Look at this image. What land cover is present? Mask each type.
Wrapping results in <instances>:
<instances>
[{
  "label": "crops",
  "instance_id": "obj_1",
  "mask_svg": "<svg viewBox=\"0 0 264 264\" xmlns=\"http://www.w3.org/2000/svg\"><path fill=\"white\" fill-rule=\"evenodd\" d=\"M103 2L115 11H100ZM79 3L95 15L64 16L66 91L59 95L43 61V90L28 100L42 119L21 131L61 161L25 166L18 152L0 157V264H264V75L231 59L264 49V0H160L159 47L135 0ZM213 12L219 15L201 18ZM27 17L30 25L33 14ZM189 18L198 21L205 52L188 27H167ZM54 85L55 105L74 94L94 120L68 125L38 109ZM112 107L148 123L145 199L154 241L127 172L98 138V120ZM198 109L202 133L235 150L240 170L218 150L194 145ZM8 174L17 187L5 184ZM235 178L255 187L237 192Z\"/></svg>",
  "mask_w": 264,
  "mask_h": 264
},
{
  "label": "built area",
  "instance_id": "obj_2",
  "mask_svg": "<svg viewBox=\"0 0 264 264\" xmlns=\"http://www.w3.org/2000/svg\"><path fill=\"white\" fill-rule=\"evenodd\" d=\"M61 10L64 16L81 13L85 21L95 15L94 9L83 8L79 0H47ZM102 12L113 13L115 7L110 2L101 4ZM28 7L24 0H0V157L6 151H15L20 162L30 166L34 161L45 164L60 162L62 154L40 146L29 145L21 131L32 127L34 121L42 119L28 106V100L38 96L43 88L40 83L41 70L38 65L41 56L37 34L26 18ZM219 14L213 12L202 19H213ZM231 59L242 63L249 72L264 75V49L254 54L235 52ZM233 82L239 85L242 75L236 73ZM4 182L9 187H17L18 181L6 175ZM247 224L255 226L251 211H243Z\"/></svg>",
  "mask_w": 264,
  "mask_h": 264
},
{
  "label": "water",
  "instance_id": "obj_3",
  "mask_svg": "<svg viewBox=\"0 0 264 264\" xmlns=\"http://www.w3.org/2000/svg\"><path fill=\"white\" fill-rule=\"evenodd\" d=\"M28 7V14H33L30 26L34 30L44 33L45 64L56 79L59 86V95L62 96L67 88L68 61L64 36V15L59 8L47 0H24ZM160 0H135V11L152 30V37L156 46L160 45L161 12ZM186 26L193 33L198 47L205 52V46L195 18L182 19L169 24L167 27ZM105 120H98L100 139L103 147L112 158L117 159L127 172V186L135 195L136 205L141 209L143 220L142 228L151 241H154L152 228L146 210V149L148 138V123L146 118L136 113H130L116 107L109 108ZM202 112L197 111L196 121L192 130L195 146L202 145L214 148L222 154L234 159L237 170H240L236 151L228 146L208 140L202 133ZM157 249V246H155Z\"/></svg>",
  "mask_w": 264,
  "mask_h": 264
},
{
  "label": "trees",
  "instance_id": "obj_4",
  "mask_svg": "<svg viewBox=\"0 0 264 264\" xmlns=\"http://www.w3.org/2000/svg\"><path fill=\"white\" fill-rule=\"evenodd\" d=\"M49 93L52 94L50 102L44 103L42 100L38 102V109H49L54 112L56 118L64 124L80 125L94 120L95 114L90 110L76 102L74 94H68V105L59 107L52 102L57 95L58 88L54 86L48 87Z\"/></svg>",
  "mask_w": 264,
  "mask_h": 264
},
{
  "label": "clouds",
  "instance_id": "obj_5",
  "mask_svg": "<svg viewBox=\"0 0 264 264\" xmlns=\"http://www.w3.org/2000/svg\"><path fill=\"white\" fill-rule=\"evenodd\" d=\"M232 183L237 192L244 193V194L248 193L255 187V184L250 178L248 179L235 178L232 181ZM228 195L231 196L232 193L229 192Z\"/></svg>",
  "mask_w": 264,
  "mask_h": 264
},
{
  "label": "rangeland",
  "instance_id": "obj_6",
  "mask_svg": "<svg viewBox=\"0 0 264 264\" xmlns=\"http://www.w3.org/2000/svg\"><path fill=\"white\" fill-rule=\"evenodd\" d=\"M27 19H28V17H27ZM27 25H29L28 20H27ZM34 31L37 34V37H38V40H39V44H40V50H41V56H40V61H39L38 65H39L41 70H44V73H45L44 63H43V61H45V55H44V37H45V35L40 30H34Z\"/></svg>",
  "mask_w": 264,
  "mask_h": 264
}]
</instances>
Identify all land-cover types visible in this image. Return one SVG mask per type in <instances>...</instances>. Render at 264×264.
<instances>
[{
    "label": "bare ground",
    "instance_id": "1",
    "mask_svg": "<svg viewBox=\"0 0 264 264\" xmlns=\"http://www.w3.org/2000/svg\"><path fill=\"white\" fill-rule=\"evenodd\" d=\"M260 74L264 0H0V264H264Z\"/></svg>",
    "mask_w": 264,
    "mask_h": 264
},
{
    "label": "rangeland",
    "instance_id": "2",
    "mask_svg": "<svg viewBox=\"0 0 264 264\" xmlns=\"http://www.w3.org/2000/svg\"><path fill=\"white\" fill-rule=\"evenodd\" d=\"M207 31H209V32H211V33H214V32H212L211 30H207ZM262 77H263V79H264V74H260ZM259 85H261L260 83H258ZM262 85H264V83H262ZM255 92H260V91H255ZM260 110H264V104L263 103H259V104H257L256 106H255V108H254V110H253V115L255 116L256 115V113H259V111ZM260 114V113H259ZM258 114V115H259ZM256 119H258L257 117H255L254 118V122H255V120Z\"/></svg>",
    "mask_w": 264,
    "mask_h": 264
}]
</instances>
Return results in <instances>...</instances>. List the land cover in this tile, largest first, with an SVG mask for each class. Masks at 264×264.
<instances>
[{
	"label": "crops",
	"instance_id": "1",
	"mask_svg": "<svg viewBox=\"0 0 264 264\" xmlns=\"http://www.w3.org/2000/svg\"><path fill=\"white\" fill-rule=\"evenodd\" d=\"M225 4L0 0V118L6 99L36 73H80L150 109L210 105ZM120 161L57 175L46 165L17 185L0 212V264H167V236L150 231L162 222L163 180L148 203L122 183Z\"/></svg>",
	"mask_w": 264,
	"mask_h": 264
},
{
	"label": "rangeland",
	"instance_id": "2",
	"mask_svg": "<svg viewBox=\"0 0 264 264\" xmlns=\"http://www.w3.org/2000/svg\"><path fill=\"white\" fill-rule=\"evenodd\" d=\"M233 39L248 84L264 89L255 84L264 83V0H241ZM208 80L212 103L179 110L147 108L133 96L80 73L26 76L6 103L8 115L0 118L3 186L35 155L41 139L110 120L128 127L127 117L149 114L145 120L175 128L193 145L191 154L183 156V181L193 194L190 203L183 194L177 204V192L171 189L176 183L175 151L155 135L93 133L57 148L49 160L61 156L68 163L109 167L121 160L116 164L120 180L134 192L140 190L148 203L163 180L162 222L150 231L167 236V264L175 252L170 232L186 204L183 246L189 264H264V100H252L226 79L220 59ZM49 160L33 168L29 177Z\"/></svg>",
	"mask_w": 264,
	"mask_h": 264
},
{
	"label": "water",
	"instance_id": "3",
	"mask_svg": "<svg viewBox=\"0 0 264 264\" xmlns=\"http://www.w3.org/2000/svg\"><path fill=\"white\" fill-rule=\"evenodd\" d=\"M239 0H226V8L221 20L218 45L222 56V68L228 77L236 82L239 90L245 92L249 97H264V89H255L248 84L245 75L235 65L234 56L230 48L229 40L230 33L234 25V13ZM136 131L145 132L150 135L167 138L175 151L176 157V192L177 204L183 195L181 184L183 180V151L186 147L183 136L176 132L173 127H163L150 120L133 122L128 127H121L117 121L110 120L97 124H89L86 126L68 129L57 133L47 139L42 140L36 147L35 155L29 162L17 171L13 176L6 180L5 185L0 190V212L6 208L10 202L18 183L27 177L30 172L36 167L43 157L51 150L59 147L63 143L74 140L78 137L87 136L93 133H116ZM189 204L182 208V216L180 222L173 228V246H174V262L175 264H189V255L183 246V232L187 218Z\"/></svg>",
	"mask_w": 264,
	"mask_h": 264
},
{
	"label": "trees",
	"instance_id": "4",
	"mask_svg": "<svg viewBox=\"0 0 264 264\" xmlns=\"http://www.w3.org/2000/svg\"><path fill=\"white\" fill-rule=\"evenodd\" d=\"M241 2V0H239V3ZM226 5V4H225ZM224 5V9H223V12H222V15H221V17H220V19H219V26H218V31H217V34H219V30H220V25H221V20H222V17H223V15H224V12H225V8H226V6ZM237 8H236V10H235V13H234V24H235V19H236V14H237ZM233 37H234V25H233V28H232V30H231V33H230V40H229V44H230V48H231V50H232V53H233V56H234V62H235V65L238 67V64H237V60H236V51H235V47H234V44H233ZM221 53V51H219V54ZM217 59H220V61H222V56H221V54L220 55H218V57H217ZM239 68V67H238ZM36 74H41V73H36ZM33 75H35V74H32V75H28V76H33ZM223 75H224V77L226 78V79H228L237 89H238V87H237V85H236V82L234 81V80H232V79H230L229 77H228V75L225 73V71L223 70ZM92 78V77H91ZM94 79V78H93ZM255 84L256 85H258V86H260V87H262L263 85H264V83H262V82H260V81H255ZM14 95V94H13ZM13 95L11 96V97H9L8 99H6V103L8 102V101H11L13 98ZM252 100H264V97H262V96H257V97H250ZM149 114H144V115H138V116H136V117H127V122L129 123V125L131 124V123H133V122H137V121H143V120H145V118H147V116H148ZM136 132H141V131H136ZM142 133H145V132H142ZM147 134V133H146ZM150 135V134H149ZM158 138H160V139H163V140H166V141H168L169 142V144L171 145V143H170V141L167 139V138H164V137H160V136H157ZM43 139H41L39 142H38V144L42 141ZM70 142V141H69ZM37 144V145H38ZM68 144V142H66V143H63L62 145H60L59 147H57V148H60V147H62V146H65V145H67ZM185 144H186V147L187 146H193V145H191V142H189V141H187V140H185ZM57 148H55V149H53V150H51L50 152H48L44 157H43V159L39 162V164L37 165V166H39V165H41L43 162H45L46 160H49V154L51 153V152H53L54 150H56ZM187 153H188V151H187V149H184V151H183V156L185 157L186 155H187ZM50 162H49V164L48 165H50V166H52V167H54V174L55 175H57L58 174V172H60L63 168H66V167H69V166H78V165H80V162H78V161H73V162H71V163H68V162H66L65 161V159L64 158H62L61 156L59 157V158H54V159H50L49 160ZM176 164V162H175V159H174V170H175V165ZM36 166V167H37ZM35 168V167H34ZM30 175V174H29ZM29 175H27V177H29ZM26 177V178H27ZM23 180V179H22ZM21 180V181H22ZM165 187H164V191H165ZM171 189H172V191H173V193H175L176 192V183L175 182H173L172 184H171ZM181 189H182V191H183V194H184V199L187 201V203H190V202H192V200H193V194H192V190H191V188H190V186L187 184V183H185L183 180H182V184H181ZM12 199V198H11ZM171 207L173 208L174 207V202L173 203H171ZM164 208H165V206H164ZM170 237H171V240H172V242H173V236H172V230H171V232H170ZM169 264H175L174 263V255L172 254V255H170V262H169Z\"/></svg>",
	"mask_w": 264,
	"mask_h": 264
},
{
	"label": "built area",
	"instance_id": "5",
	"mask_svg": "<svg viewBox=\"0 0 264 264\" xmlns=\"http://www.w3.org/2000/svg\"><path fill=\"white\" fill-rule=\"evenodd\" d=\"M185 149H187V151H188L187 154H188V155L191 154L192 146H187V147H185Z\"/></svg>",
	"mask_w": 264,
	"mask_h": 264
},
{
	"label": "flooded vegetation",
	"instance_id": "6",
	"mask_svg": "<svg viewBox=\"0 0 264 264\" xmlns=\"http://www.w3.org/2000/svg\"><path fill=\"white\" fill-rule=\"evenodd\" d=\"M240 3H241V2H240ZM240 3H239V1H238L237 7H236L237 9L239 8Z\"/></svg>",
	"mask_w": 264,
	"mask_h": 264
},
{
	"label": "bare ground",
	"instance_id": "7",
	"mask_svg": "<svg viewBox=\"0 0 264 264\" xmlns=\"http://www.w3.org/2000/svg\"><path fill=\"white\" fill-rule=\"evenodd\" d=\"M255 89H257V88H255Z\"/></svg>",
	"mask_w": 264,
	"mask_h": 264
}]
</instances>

********************

[STATED EXERCISE] Show every line of the rows above that contains the string "type".

[SOLUTION BELOW]
Look at this image. What land cover is present? Mask each type.
Identify all land-cover types visible in this image. Return one SVG mask per type in <instances>...</instances>. Render at 264×264.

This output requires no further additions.